Pixel coordinate listings
^^^^^^^^^^^^^^^^

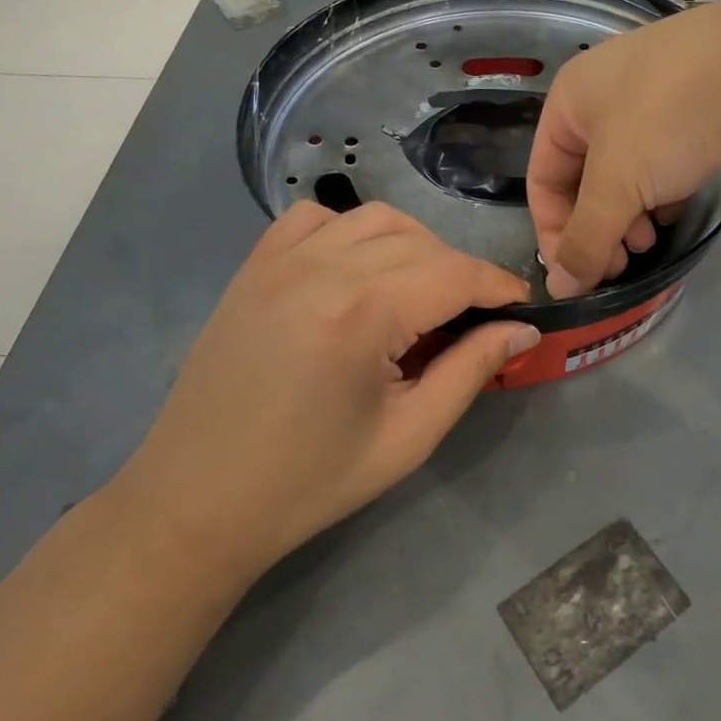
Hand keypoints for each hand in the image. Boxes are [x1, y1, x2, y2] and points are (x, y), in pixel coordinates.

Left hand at [114, 201, 538, 580]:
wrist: (198, 501)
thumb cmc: (310, 481)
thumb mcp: (408, 436)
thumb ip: (470, 370)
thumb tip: (522, 330)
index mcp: (361, 314)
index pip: (454, 273)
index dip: (497, 285)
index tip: (523, 305)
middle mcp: (320, 269)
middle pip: (420, 243)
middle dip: (461, 272)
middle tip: (475, 316)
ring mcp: (279, 261)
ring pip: (373, 219)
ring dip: (414, 244)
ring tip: (422, 291)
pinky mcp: (253, 268)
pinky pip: (314, 218)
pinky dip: (351, 230)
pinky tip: (357, 269)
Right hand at [528, 0, 720, 296]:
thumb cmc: (671, 116)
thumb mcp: (618, 183)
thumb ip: (586, 239)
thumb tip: (560, 289)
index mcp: (569, 101)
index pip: (542, 180)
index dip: (554, 233)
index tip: (580, 277)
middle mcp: (602, 96)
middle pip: (584, 180)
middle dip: (598, 227)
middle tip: (622, 264)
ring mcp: (651, 98)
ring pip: (625, 174)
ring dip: (630, 215)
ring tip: (651, 240)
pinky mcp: (693, 108)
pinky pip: (660, 161)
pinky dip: (661, 193)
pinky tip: (677, 211)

^^^^^^^^^^^^^^^^

> **EXERCISE DESCRIPTION**
In the records above, return only the line that contains "pinky tip: (357, 269)" and every line after it through the last, exactly as they appear.

> **TASK OUTPUT**
pinky tip: (357, 269)
Right hand at [528, 0, 720, 296]:
thumb cmc: (671, 116)
thumb mcp: (618, 183)
thumb ip: (586, 239)
thumb tip: (560, 289)
index mcp: (569, 101)
index pip: (542, 180)
index dip: (554, 233)
index tip: (580, 277)
middle mcp: (602, 96)
middle pip: (584, 180)
middle dip: (598, 227)
middle tip: (622, 264)
ring mcp: (651, 98)
ring pip: (625, 174)
ring dip: (630, 215)
ring tip: (651, 240)
pinky mcp: (693, 108)
pinky pip: (660, 161)
pinky dip: (661, 193)
pinky tip: (677, 211)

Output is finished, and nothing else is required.